> **PAGE EXCERPT**:
☆ ☆ ☆ ☆ ☆ ☆ ☆
We use ``\d+`` to match one or more digits that act as whole words.

In [16]:
# Define the regular expression pattern to match one or more digits as whole words

# \b: matches a word boundary
# \d: Returns a match where the string contains digits (numbers from 0-9)
regex = re.compile(r"\b\d+\b")

# The text to search for a match
text = "The price is $1000 and $200 for shipping at I30."

# Use re.search to search for the pattern in the text
match = regex.search(text)

# Check if a match is found
if match:
    # Print the matched text
    print("Matched text:", match.group())
else:
    # Print a message if no match is found
    print("No match found.")

Matched text: 1000


In [17]:
regex.findall(text)

['1000', '200']

## 5. Shortcut Syntax (No ``compile(...)``)

The ``re`` module also provides the common functions without the need of using ``compile(...)``. These functions take the first parameter as the regexp, and the second parameter as the string to search.

Example: ``[aeiou]`` matches any single vowel (a, e, i, o, or u) with the shortcut syntax:

In [18]:
# Define the regular expression pattern to match any single vowel (a, e, i, o, or u)
pattern = r"[aeiou]"

# The text in which we want to find matches
text = "This is a sample text."

# Use re.findall to find all matches of the pattern in the text
matches = re.findall(pattern, text)

print("Matches found:", matches)


Matches found: ['i', 'i', 'a', 'a', 'e', 'e']


The example below uses repetitions and groups to identify the day, month and year from a date string. Details:

- ``(\d{2})``: Matches two digits and set them as a group
- ``/``: Matches a forward slash
- ``(\d{4})``: Matches four digits and set them as a group

In [19]:
# Define the regular expression pattern to match a date in the format "dd/mm/yyyy"
pattern = r"(\d{2})/(\d{2})/(\d{4})"

# The text in which we want to find a match
text = "Date: 25/12/2023"

# Use re.search to search for the pattern in the text
match = re.search(pattern, text)
☆ ☆ ☆ ☆ ☆ ☆ ☆
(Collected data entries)
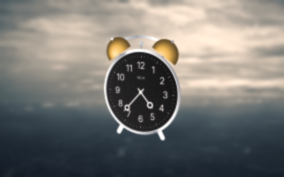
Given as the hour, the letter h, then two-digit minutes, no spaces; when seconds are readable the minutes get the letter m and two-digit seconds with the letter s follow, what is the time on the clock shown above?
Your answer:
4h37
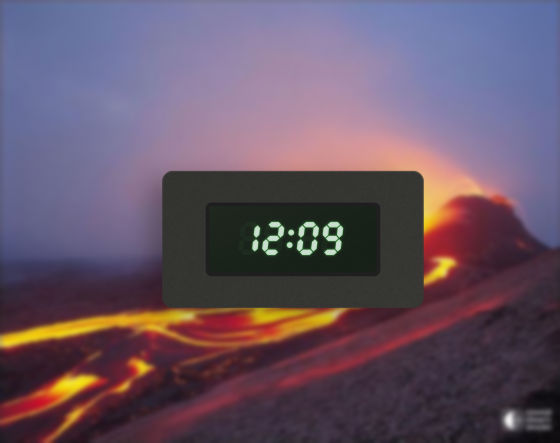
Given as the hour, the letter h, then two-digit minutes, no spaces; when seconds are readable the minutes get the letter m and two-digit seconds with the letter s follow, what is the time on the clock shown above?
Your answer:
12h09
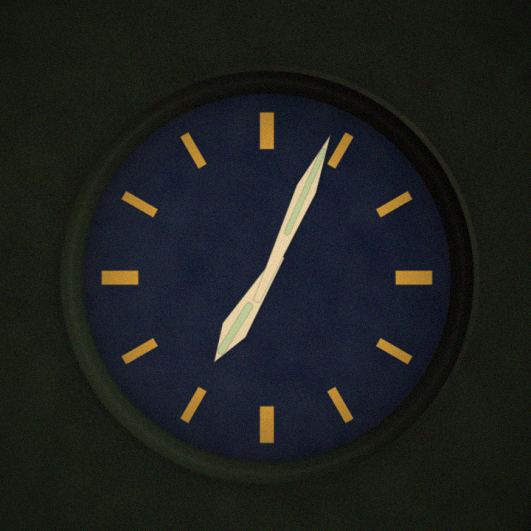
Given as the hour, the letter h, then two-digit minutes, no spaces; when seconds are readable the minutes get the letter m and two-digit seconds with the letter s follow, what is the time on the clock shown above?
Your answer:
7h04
☆ ☆ ☆ ☆ ☆ ☆ ☆
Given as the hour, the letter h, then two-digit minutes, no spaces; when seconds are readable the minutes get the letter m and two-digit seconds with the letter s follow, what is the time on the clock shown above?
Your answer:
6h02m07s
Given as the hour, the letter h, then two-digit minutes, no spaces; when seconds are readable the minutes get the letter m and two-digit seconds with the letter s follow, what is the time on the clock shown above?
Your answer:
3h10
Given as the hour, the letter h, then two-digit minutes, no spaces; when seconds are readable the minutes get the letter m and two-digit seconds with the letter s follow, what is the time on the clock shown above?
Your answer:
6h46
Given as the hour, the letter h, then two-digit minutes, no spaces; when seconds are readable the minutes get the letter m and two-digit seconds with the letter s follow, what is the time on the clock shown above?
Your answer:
☆ ☆ ☆ ☆ ☆ ☆ ☆
> **REQUIRED TASKS**:
- a) Answer these from the regular expressions excerpt:
(i) What list does regex.findall(text) return for the text about price and shipping?
(ii) Under the shortcut syntax, what do the functions take as their first parameter?
(iii) In the date example, what does ``/`` match?
- b) Please pick up the regular expressions excerpt at the point where it stops and continue it in the same style.

> **ANSWERS TO EACH TASK**:
- a)
(i) ['1000', '200']
(ii) The regexp.
(iii) A forward slash.

- b)
# Check if a match is found
if match:
    print("Full match group:", match.group())  # Note the call of group() without a number

    day = match.group(1)
    month = match.group(2)
    year = match.group(3)
    print(f"{year} - {month} - {day}")
else:
    # Print a message if no match is found
    print("No match found.")

Full match group: 25/12/2023
2023 - 12 - 25


## ⚠️ Exercises

**Q1.** Write a regular expression to find all instances of the determiner "the" (consider both "the" and "The") in the ``text`` variable. Print out their start and end positions.


In [29]:
text = 'The recent attempt by the police to retain their current rates of pay has not gathered much favor with the southern factions.'

regex = re.compile(r'\b[Tt]he\b') # need to find out 'the' or 'The

for m in regex.finditer(text):
  start_pos = m.start()
  end_pos = m.end()
  print(f'the word "{m.group()}" start at {start_pos}, end at {end_pos}')

the word "The" start at 0, end at 3
the word "the" start at 22, end at 25
the word "the" start at 103, end at 106


**Q2.** Find out all adverbs (words ending with ly) in the following sentence:

*Hint: ``\w`` means a letter that can be used in words (English alphabet).*

In [61]:
# method 1: use regex to find the adverbs
text = "He was carefully disguised but captured quickly by lying police."

all_adverbs = re.findall(r'\w*ly\b', text)
print(f'all_adverbs: {all_adverbs}')

all_adverbs: ['carefully', 'quickly']


In [62]:
# method 2: use nltk to split words and use simple regex to find the adverbs
import nltk
nltk.download('punkt')
from nltk import word_tokenize

text = "He was carefully disguised but captured quickly by lying police."

words_nltk = word_tokenize(text) # Tokenize the words into individual words

all_adverbs = []

for i in words_nltk:
  check_end_with = re.findall('ly$', i)
  if check_end_with:
    all_adverbs.append(i)

print(f'all_adverbs: {all_adverbs}')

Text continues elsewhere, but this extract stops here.